Provided material Start Marker

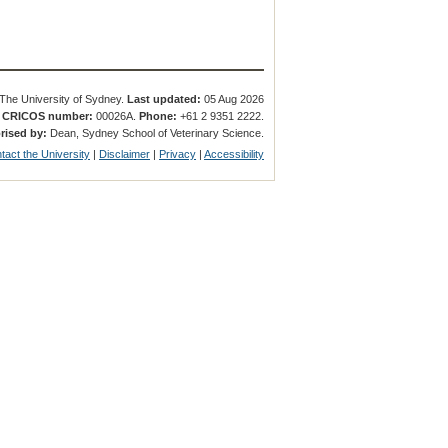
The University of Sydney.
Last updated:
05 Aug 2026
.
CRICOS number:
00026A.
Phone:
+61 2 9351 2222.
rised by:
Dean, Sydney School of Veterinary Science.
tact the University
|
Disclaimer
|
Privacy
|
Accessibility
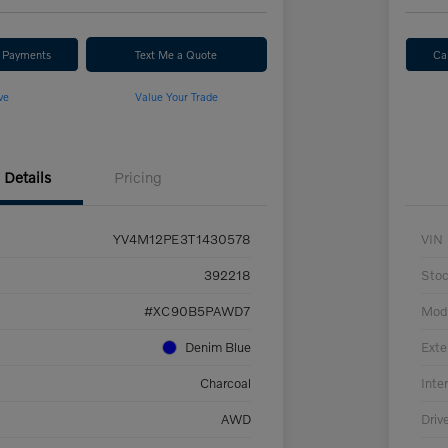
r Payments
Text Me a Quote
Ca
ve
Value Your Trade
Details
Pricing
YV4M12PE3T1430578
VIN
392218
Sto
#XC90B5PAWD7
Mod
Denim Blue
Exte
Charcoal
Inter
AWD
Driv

Provided material End Marker
Provided material Start Marker

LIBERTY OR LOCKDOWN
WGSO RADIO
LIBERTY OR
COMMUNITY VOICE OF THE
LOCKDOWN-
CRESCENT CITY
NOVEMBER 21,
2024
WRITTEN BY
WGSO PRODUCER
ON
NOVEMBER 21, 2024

Provided material End Marker
Provided material Start Marker

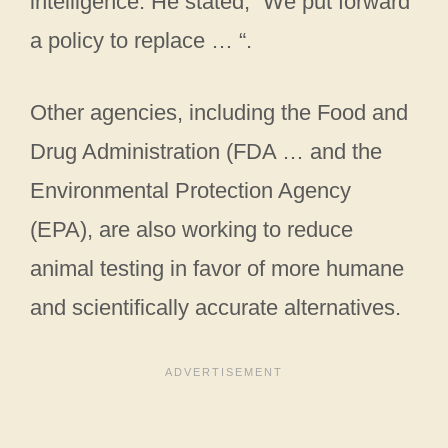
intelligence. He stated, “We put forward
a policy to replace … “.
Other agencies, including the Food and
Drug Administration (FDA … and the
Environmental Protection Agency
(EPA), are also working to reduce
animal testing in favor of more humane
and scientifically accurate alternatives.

Provided material End Marker

▶ _What you have to do_
Pull out every line above that contains the word "University". Only matches with the same capitalization count.

▶ _Task response_
The University of Sydney.
tact the University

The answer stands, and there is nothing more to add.